Non-disparagement clauses in NDAs

Unequal bargaining power

Non-disclosure agreements (NDAs) have been in the news recently. First, there were the revelations about the US film producer, Harvey Weinstein, and the suggestion that some of the women who made allegations about his conduct have broken the terms of NDAs that they have signed.

More recently, there has been political controversy in the UK about the BBC requiring NDAs when settling disputes with female staff about whether they are paid less than men for the same work.

One of the issues that has emerged is the use of so-called non-disparagement clauses in NDAs. In effect, these require a party not to bad-mouth the other party. Here is an example found quickly on the internet:

Executive will not disparage the Employer or any of its directors, officers, agents or Executives or otherwise take any action which could reasonably be expected to adversely affect the personal or professional reputation of the Employer or any of its directors, officers, agents or employees.

Whether such a clause is enforceable will, no doubt, vary between jurisdictions. There are likely to be situations where the clause is not enforceable on public policy grounds, eg if the employee is reporting illegal activity (whistle-blowing) or giving evidence in court. See, for example, this commentary (on a related point) from a leading employment law chambers in London.

IP Draughts notes in passing that the model settlement agreement recommended by ACAS in the UK doesn’t include any non-disparagement clause, but commentary on various employment law firm websites seems to be in favour of such a clause.

IP Draughts doesn’t see these clauses very often, though he is occasionally asked to review (UK) employment settlement agreements. He recalls seeing one in an agreement to settle a dispute between UK academics (not an employment dispute).
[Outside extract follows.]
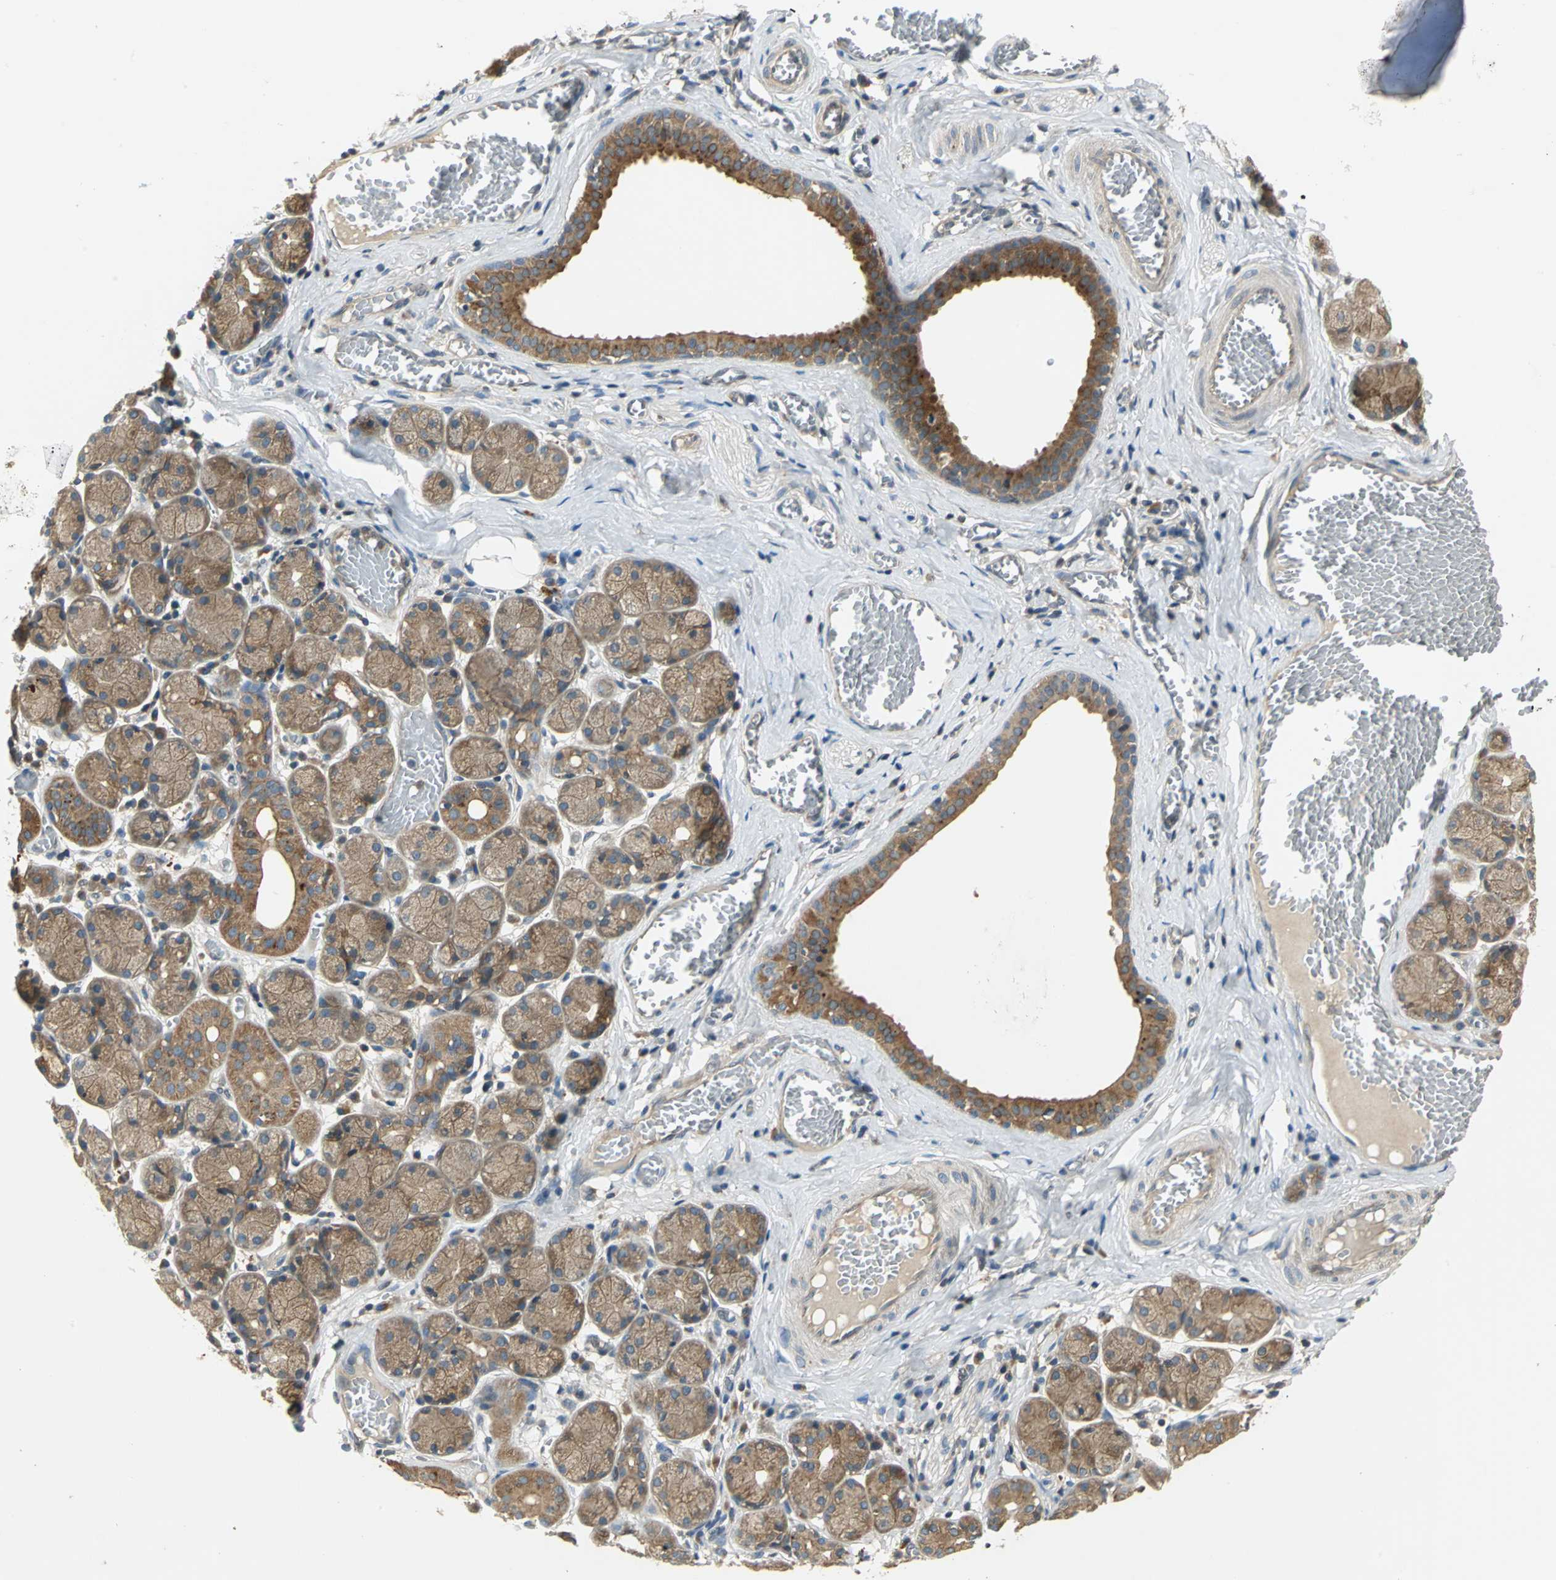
{"staining": {"intensity": "moderate", "quantity": "25%-75%", "location": "cytoplasmic/membranous"}, "tissue": "salivary gland", "cell_type": "Glandular cells", "image_type": "normal", "snomed": [{"axis": "morphology", "description": "Normal tissue, NOS"}, {"axis": "topography", "description": "Salivary gland"}], "caption": "The micrograph reveals immunohistochemical staining of benign salivary gland. There is moderate cytoplasmic/membranous staining is seen in about 25%-75% of glandular cells. (Stains: DAB in brown, nuclei in blue, Microscopy: brightfield microscopy at high magnification).", "gene": "PRKAA1", "patient": {"sex": "female", "age": 24}}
You might think that there is something about academic disputes that make such a provision useful; I couldn’t possibly comment.

Clauses of this kind seem to be more popular in the USA. He has his doubts over whether, in a UK setting, they are typically anything more than something for the ex-employer to point to, when seeking to dissuade the ex-employee from making negative comments.

Postscript: Since writing this article, IP Draughts has seen a news report about an ex-employee of Redwood, a San Francisco start-up company, who complained of harassment and “declined to sign the nondisparagement agreement offered to her as a condition of severance”.